Economie
Culturele concepten veranderen de werkelijkheid. Economie is zo’n cultureel concept. Het is een concept dat weliswaar als een wetenschap wordt beschouwd, en als zodanig op universiteiten wordt onderwezen, maar dat feitelijk vooral op aannames is gebaseerd. Vandaar dat er verschillende ‘scholen’ bestaan. Economie is eigenlijk meer een geloof dan een wetenschap.

Rijkdom en geld
De god van economie is rijkdom. Die rijkdom wordt uitgedrukt in geldwaarde. De waarde van geld kan fluctueren. Geld heeft op zichzelf nauwelijks waarde.
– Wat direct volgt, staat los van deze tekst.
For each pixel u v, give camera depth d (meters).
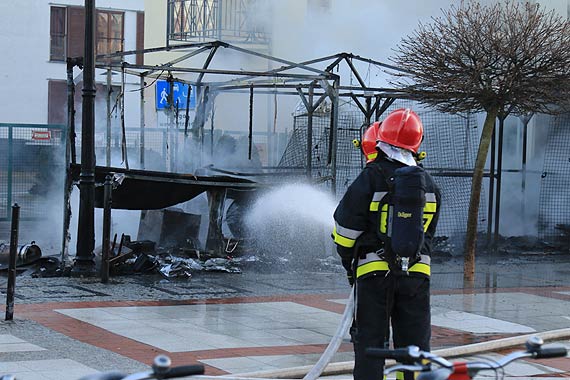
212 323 10.11
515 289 13.78
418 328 6.11
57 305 10.92
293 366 8.05
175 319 10.28
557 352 3.71
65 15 34.81
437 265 16.64
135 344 8.80
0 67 33.91
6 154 19.41
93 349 8.48
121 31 34.56
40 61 34.53
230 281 13.57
Het materiaal waar het uit gemaakt is heeft maar een fractie van de waarde die het geld als betaalmiddel heeft. Het meeste geld bestaat zelfs alleen nog maar virtueel. Dat betekent dat het meeste geld zelfs niet uit materiaal bestaat en alleen maar onzichtbaar en ontastbaar bestaat.

Geldwaarde
We leven in een wereld waarin vrijwel alles in geldwaarde uitgedrukt wordt. Als mensen werken en zich ziek melden wordt dat ziek melden uitgedrukt in de geldwaarde die daardoor door de werkgever misgelopen wordt. Of hoeveel het de samenleving in zijn totaal zou kosten. Dan is het logisch om vervolgens te kijken hoe het ziek melden beperkt kan worden, zodat de kosten omlaag gebracht kunnen worden. Wat het ziek zijn met de zieke doet wordt daaraan ondergeschikt gemaakt.

De waarde van arbeid
Als alles omgerekend wordt naar de economische waarde, wordt ook alles ondergeschikt gemaakt aan die economische waarde. Dan wordt er niet gekeken met hoeveel plezier mensen hun werk doen, en hoeveel genoegen ze aan samenwerken beleven, maar vooral wat die arbeid aan rijkdom oplevert. Daardoor wordt de intrinsieke waarde van arbeid aangetast. Het doel van het werken wordt dan namelijk buiten het werken gelegd. Dan gaat het er alleen nog maar om hoeveel arbeid oplevert, wat de economische waarde er van is.

Plezier in werk
Dat zorgt ervoor dat de functie van arbeid verschraald wordt. Werk kan namelijk ook gewoon gezellig en leuk zijn. Het is fijn om samen te werken met mensen die plezier in hun werk hebben. Het voelt goed om samen een klus te klaren en samen van het resultaat te genieten.

Toiletbezoek niet gewenst
Ik was rond de twintig toen ik via een uitzendbureau ging werken. Omdat ik nog geen opleiding had, werkte ik als fabrieksarbeider en magazijnbediende. De bedrijven waar ik kwam te werken waren nogal verschillend in hun omgang met arbeiders. In een conservenfabriek werd me, toen ik even naar het toilet moest, te verstaan gegeven dat ik hooguit vijf minuten weg mocht blijven. De toon waarop me dat werd meegedeeld, maakte duidelijk dat het niet gewaardeerd werd dat ik überhaupt naar het toilet moest. Dat hield het werk maar op. Dat zorgde ervoor dat ik me vooral een gebruiksartikel voelde. Ik werkte er met tegenzin.

Gezellig en hard werken
Een paar weken voor kerstmis kwam ik in een magazijn te werken waar kerstpakketten werden samengesteld. Dat werk deden we in een klein team. Een aantal vrouwen vulde de pakketten, onderwijl gezellig met elkaar kletsend, maar tegelijkertijd hard werkend, en drie mannen die voor de bevoorrading zorgden, waarvan ik er één was. Zolang we zorgden dat de aanvoer van spullen soepel verliep, konden we onze gang gaan.

Waardering
We konden het goed met elkaar vinden en hadden het gezellig met elkaar. Toch werkten we hard. Dat zat elkaar absoluut niet in de weg. Onze baas liet zijn waardering blijken en liet ons onze gang gaan omdat hij zag dat het werk goed werd gedaan. Hier had ik het gevoel dat ik als mens werd gezien en ging ik met plezier naar mijn werk.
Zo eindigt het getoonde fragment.